### Instructions to follow
Output, exactly as written, the lines below starting at the line containing "middle mcp: (287, 334)" and ending at the line containing "middle dip: (140, 102)". Drop the pictures and keep both end lines.

### Data provided
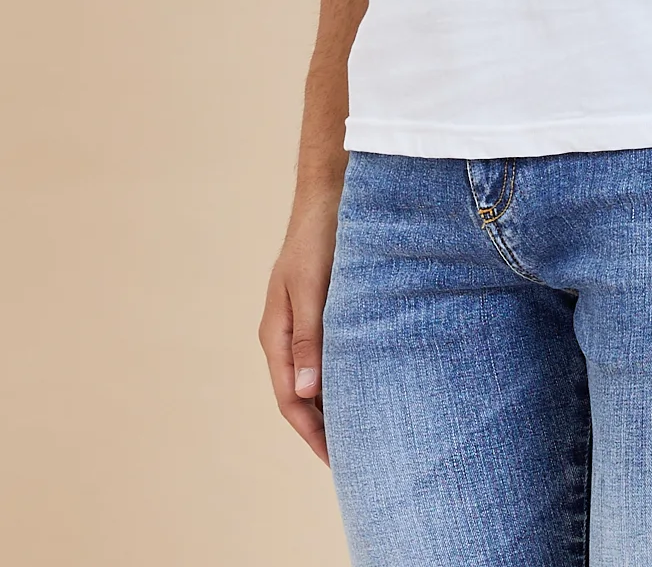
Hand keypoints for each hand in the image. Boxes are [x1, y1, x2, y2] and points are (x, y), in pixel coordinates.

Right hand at [259, 191, 340, 464]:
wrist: (330, 193)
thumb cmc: (320, 236)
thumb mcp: (313, 286)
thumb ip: (310, 337)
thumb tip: (308, 393)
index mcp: (277, 335)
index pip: (292, 401)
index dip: (314, 435)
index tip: (340, 463)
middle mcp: (287, 334)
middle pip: (303, 396)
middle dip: (325, 429)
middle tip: (357, 460)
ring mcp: (305, 322)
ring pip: (318, 377)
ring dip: (336, 404)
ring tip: (366, 431)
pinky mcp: (325, 309)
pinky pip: (332, 354)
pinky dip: (345, 375)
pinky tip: (369, 383)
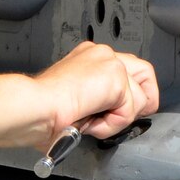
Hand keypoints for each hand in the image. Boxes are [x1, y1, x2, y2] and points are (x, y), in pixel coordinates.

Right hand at [34, 42, 160, 142]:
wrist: (34, 107)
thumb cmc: (41, 109)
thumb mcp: (76, 101)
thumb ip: (97, 101)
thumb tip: (113, 114)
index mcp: (88, 58)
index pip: (125, 70)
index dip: (128, 95)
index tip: (117, 113)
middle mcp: (101, 54)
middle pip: (145, 73)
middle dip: (140, 102)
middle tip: (121, 119)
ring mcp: (110, 63)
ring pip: (139, 97)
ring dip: (117, 119)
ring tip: (91, 121)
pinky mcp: (116, 76)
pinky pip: (130, 110)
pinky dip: (112, 124)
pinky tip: (91, 121)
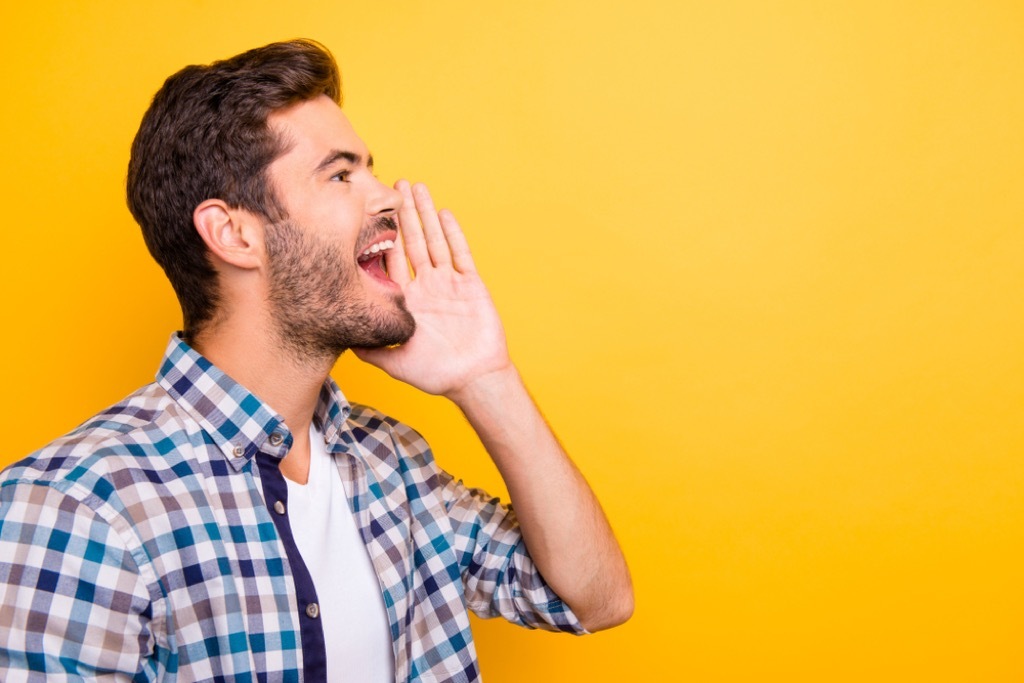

### Task result
middle mcp: (287, 334)
middle pip: (303, 396)
middle dip: (325, 429)
middle tip: (357, 460)
ring mcp: (305, 322)
ring pip: (318, 377)
ring dip: (336, 404)
ring tip: (366, 431)
pinky mcp: (325, 309)
pinky pip: (332, 354)
pinky dip: (345, 375)
pinky tip: (369, 383)
Hand keypoints for each hand in the image. Boxes are [x1, y1, x2, y2] and points are (x, y), in pixel coordinates.

Right hand at [34, 42, 160, 142]:
wrist: (34, 107)
thumb cmc: (41, 109)
thumb mcp: (76, 101)
thumb ip: (97, 101)
thumb tip: (113, 114)
index mcp: (88, 58)
index pip: (125, 70)
index dip: (128, 95)
index tip: (117, 113)
middle mcp: (101, 54)
middle pip: (145, 73)
middle dip: (140, 102)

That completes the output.